Data:
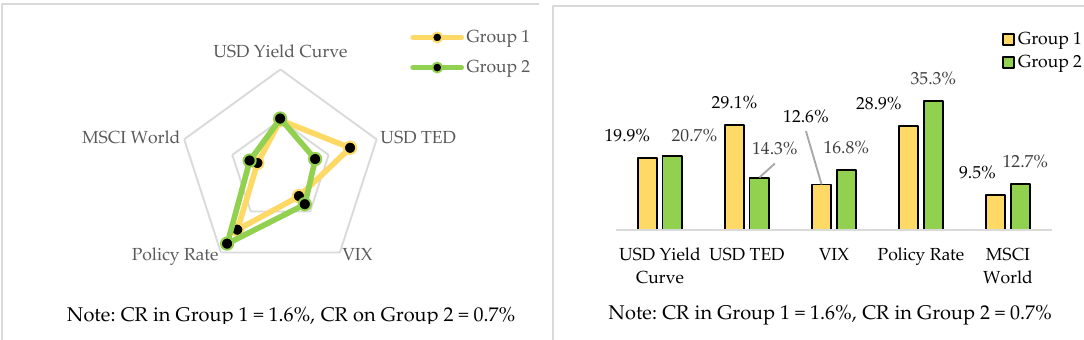
Figure 10. Local weights for international factors between group 1 and group 2.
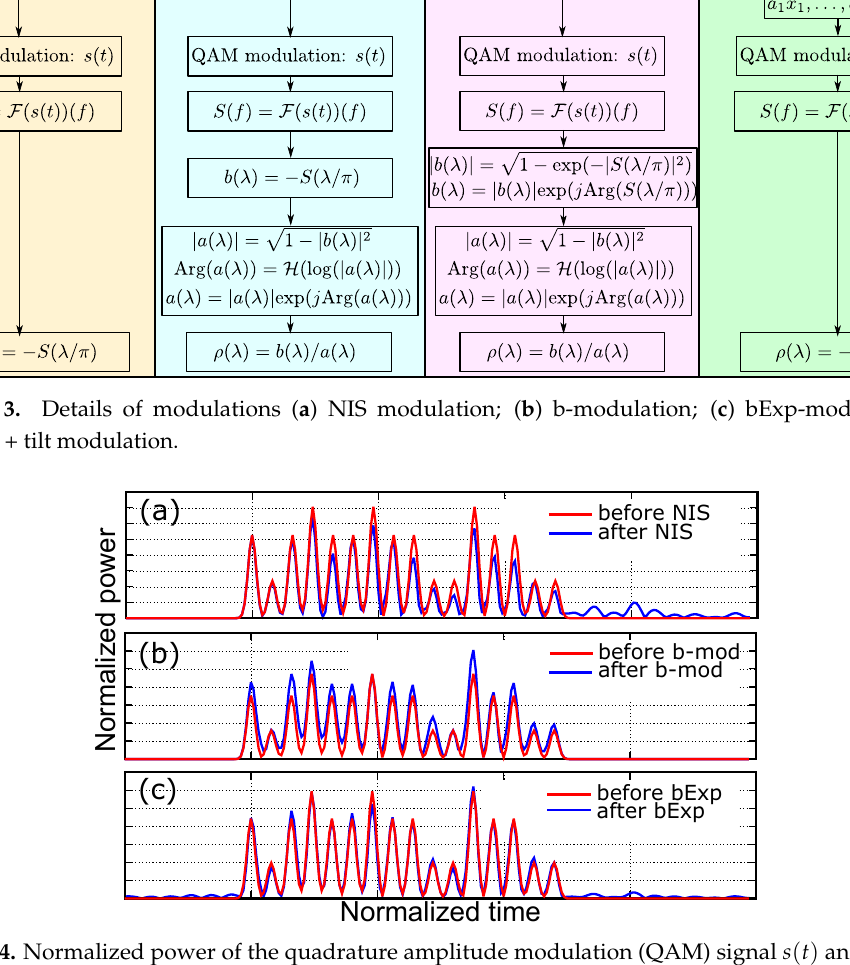
Figure 4. Normalized power of the quadrature amplitude modulation (QAM) signal s ( t ) and of the corresponding optical waveform q ( t ) for N b = 16 symbols and ( a ) NIS modulation; ( b ) b-modulation; ( c ) bExp-modulation. The waveform power is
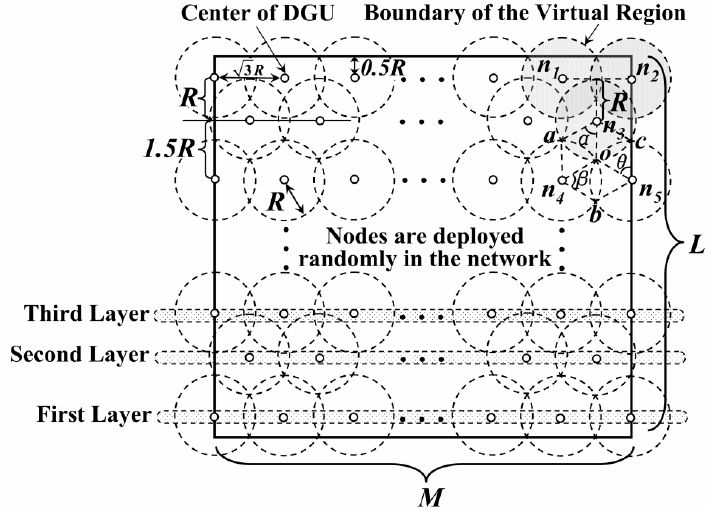
Figure 1. Data gathering unit in the network.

Task to complete:
Since the listing holds pictures, return everything else in it exactly and omit those.

Result of the exercise:
Figure 10. Local weights for international factors between group 1 and group 2.
Figure 4. Normalized power of the quadrature amplitude modulation (QAM) signal s ( t ) and of the corresponding optical waveform q ( t ) for N b = 16 symbols and ( a ) NIS modulation; ( b ) b-modulation; ( c ) bExp-modulation. The waveform power is
Figure 1. Data gathering unit in the network.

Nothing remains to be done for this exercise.